Until Sony announces extensive backwards compatibility for PS5, I will not consider the thousands of games they tried to sentence to obscurity, or outright kill, to be safe. So they are still on Nattie-chan’s Dirty Boy List, for this trend and several others. But for the time being, good job, Sony! You didn’t do something terrible… yet.
On the subject of multi-billion dollar corporations doing something decent, Microsoft has more or less conditioned people playing on Xbox systems that they need Xbox Live Gold to do pretty much anything online related. People have rightfully criticized this for years, as this $60/year subscription was needed to access certain media apps in the past and was a barrier that would prevent people from playing free-to-play games. However, in their continued move to earn the favor of customers, Microsoft has decided to lift the restriction on free-to-play games, so now all Xbox users can enjoy these games without a system-wide paywall. Nothing much to say other than good job, and keep tossing out the trash.
The Capcom Ransomware leak pretty much ruined any project announcements that Capcom could and will make for the upcoming few years, and one of these myriad announcements was a localized and remastered version of the Nintendo 3DS The Great Ace Attorney duology. Which Capcom did not bring over because of their dwindling faith in the Ace Attorney series and the Nintendo 3DS.

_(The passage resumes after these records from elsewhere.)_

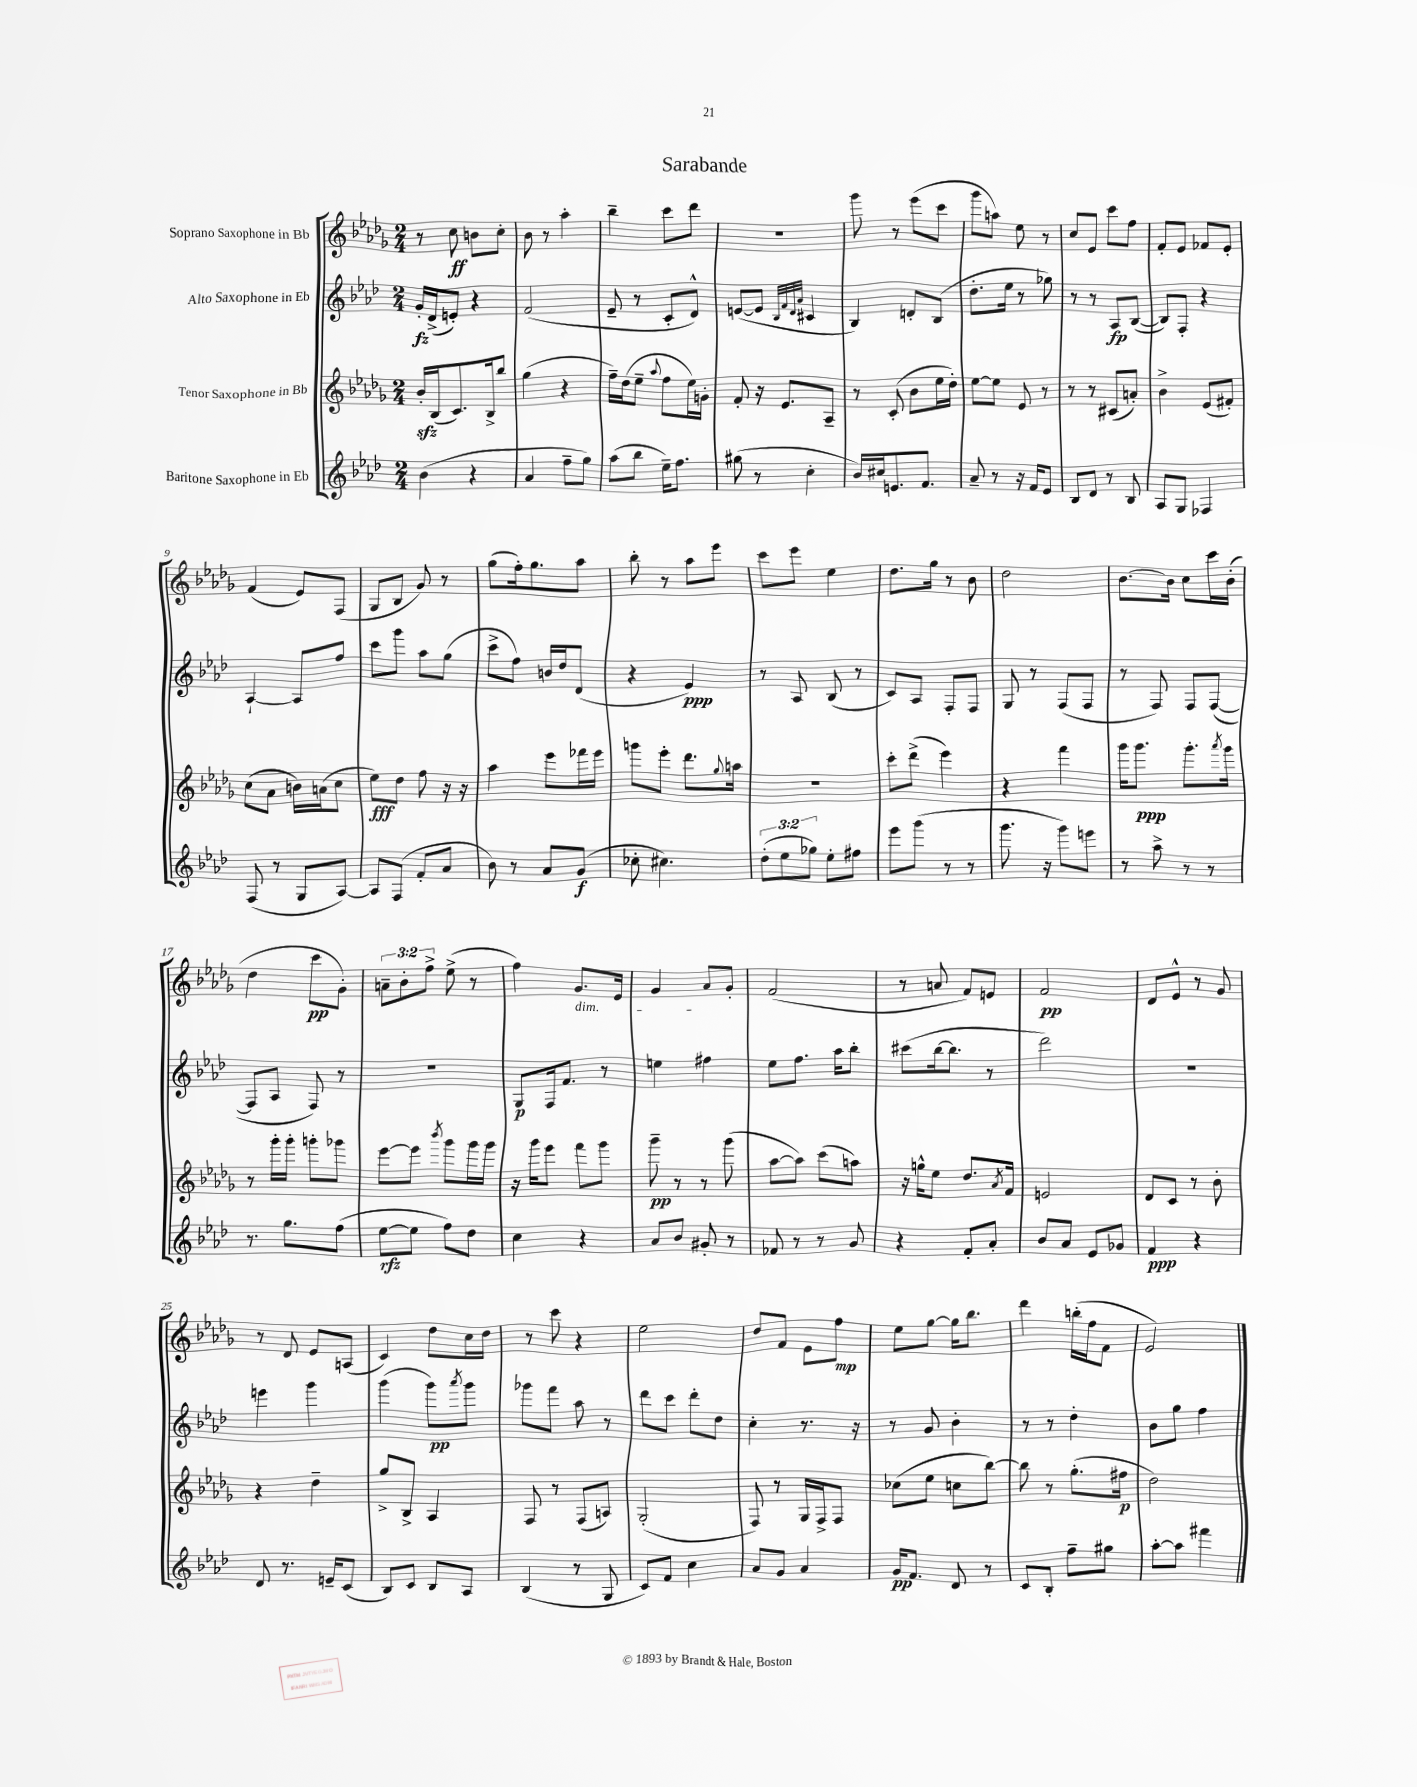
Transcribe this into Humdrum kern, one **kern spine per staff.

**kern	**kern	**kern	**kern
*staff4	*staff3	*staff2	*staff1
*clefG2	*clefG2	*clefG2	*clefG2
*k[b-e-a-d-]	*k[b-e-a-d-g-]	*k[b-e-a-d-]	*k[b-e-a-d-g-]
*M2/4	*M2/4	*M2/4	*M2/4
(4b-	16b-'	16g'	8r
.	(16B-	(16d-^	.
.	8.c)	8e')	8cc
4r	.	4r	8b
.	16B-^	.	.
.	8bb-	.	8cc'
=	=	=	=
4a-	(4gg-	(2f	8b-
.	.	.	8r
8ff~	4r	.	4aa-'
8gg)	.	.	.
=	=	=	=
(8aa-	16ff~)	8e-~	4bb-~
.	(16dd-	.	.
8bb-	8ee-~	8r	.
.	8qqaa-	.	.
16ee-~)	8ff	8c'	8ccc
8.ff	.	.	.
.	16ee-)	8d-^^)	8ddd-
.	16g'	.	.
=	=	=	=
(8gg#	8f'	([8e	2r
8r	16r	8e]	.
.	8.e-	.	.
.	.	32qqB-	.
.	.	32qqf	.
.	.	32qqd-	.
.	.	32qqa-	.
4cc'	.	4c#	.
.	8A-~	.	.
=	=	=	=
16b-)	8r	4B-)	8ggg-
16cc#	.	.	.
8.e	(8c'	.	8r
.	8b-	8d'	(8eee-
8.f	.	.	.
.	16ee-	(8B-	8ccc
.	16dd-')	.	.
=	=	=	=
8a-~	[8ee-	8.dd-'	8ggg-
8r	8ee-]	.	8aa)
.	.	16ee-	.
16r	8e-	8r	8ee-
16f	.	.	.
8e-	8r	8gg-)	8r
=	=	=	=
8B-	8r	8r	8cc
8d-	8r	8r	8e-
8r	(8c#	8A-	8ccc
8B-	8a')	([8B-	8ff
=	=	=	=
8A-	4b-^	8B-])	8f'
8G	.	8F'	8e-
4F-	(8e-	4r	8f-
.	8f#')	.	8e-'
=	=	=	=
(8F	(8cc	[4A-`	(4f
8r	8a-	.	.
8G	16b)	8A-]	8e-)
.	(16a	.	.
[8A-)	8cc	8ff	(8F
=	=	=	=
8A-]	8ee-)	8ccc	8G-
(8F	8dd-	8ggg	8B-
8f'	8ff	8aa-	8g-)
8a-	16r	(8gg	8r
.	16r	.	.
=	=	=	=
8b-)	4aa-	8ccc^	(8gg-
8r	.	8ff)	16ff')
.	.	.	8.gg-
8a-	8eee-	16b	.
.	.	16dd-	.
(8g	16fff-	(8d-	8aa-
.	16eee-	.	.
=	=	=	=
8cc-'	8ggg	4r	8bb-'
4.cc#)	8eee-'	.	8r
.	8.ddd-	4e-)	8aa-
.	.	.	8eee-
.	8qqgg-	.	.
.	16aa	.	.
=	=	=	=
(12dd-'	2r	8r	8ccc
12ee-	.	.	.
.	.	8A-	8eee-
12gg-)	.	.	.
8ee-'	.	(8B-	4ee-
8ff#	.	8r	.
=	=	=	=
8eee-	8ccc'	8c)	8.dd-
(8ggg	(8ddd-^	8A-	.
.	.	.	16gg-
8r	4eee-)	8F'	8r
8r	.	8F	8b-
=	=	=	=
8.ggg	4r	8G	2dd-
.	.	8r	.
16r	.	.	.
8ggg)	4fff	(8F	.
8eee	.	8F	.
=	=	=	=
8r	16ggg-	8r	[8.b-
.	8.ggg-	.	.
8aa-^	.	8F)	.
.	.	.	16b-]
8r	8.ggg-'	8F	8cc
8r	.	([8F	16ccc
.	8qaaa-	.	.
.	16ggg-	.	(16b-'
=	=	=	=
8.r	8r	8F]	4dd-
.	16ggg-'	8A-	.
8.gg	16ggg-'	.	.
.	8ggg'	8F)	8ccc
(8ff	8ggg-	8r	8g-')
=	=	=	=
[8ee-	[8eee-	2r	12a~
.	.	.	12b-'
8ee-]	8eee-]	.	.
.	.	.	12ff^
.	8qbbb-	.	.
8ff)	8ggg-	.	(8ee-^
8dd-	16ggg-	.	8r
.	16ggg-	.	.
=	=	=	=
4cc	16r	8G	4ff)
.	16ggg-	.	.
.	8eee-	16F	.
.	.	8.f	.
4r	8fff	.	8.g-
.	8ggg-	8r	.
.	.	.	16e-
=	=	=	=
8a-	8ggg-~	4ee	4g-
8b-	8r	.	.
8g#'	8r	4ff#	8a-
8r	(8ggg-	.	8g-'
=	=	=	=
8f-	[8aa-	8ee-	(2f
8r	8aa-])	8.ff	.
8r	(8ccc	.	.
.	.	16aa-	.
8g	8aa)	8bb-'	.
=	=	=	=
4r	16r	(8ccc#	8r
.	16gg^^	.	.
.	8ee-	[16bb-	8a
.	.	8.bb-]	.
8f'	8.dd-	.	8f)
8a-'	.	8r	8e
.	8qa-	.	.
.	16f	.	.
=	=	=	=
8b-	2e	2ddd-)	2f
8a-	.	.	.
8e-	.	.	.
8g-	.	.	.
=	=	=	=
4f	8d-	2r	8d-
.	8c	.	8e-^^
4r	8r	.	8r
.	8b-'	.	8g-
=	=	=	=
8d-	4r	4eee	8r
8.r	.	.	8d-
.	4dd-~	4ggg	8e-
16e~	.	.	.
(8c	.	.	(8A
=	=	=	=
8B-)	8gg-^	(4ggg	4c)
8c	8B-^	.	.
8B-	4A-	8ggg)	8dd-
.	.	8qaaa-	.
8A-	.	8ggg	16cc
.	.	.	16dd-
=	=	=	=
(4B-	8F	8ggg-	8r
.	8r	8fff	8ccc
8r	(8F	8aa-	4r
8G	8A)	8r	.
=	=	=	=
8c)	(2G-'	8ddd-	2ee-
8f	.	8ccc	.
4cc	.	8ddd-'	.
.	.	8dd-	.
=	=	=	=
8a-	8F)	4cc'	8dd-
8g	8r	.	8f
4a-	16G-	8.r	8e-
.	16F^	.	.
.	8F	.	8ff
.	.	16r	.
=	=	=	=
16g	(8cc-	8r	8ee-
8.f	.	.	.
.	8ee-	8g	[8gg-
8d-	8cc	4b-'	16gg-]
.	.	.	8.bb-
8r	[8bb-)	.	.
=	=	=	=
8c	8bb-]	8r	4ddd-
8B-'	8r	8r	.
8ff~	(8.gg-'	4dd-'	(16bb'
.	.	.	16ff
8gg#	.	.	8f
.	16ff#	.	.
=	=	=	=
[8aa-'	2dd-)	8b-	2e-)
8aa-]	.	8gg	.
4fff#	.	4ff	.
==	==	==	==
*-	*-	*-	*-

This was back when they were only giving new Ace Attorney titles digital-only releases in the west, and back when they felt it just wasn’t worth localizing certain 3DS games. Such as the Lost Planet spin-off E.X. Troopers, which was a flashy anime-styled third-person shooter, and supposedly a very good one. Or Gaist Crusher, a Monster-Hunter-esque action game by Treasure that had this whole multimedia push back in 2013, but failed to find an audience and is partially responsible for why Treasure no longer makes bomb-ass action games.
Anyway, The Great Ace Attorney Chronicles is a compilation of both the 2015 and 2017 entries in this subseries, and, as expected, it looks like a quality investigation-style story-driven adventure game with visuals that clean up impressively well, and a presentation that does not bear the discernable stink of something that was originally designed for a DS or 3DS display. The game is due out on July 27th for PS4, Switch, and PC via Steam, and if I had the time in my schedule to have played through the entire main Ace Attorney series, I’m sure I would be pretty excited about this game. But from what I have played (the original Phoenix Wright: Ace Attorney), the games are pretty darn dope, and I’m sure these will be as well.
I think that about covers it for this week, as nothing else in my newsfeed stuck out to me. Well, except for Resident Evil 4 VR, which was technically announced last week, and looks to be an impressive recreation and reimagining of a beloved title. However, I still greatly dislike the very concept of VR, as it effectively forces one to immerse themselves in a digital world. It’s innovative and there is a lot that could be done with the technology, a lot of new experiences can only be accomplished in VR, but it requires so much set-up, and you really cannot enjoy it if you are in a living situation where you have other people in your house who pop into your room and ask you to do things.
Seriously. VR really only works if you are single or living with a partner who knows when to leave you alone. If you live with your parents or have kids, then you won’t be able to enjoy it unless you carve out alone time away from them.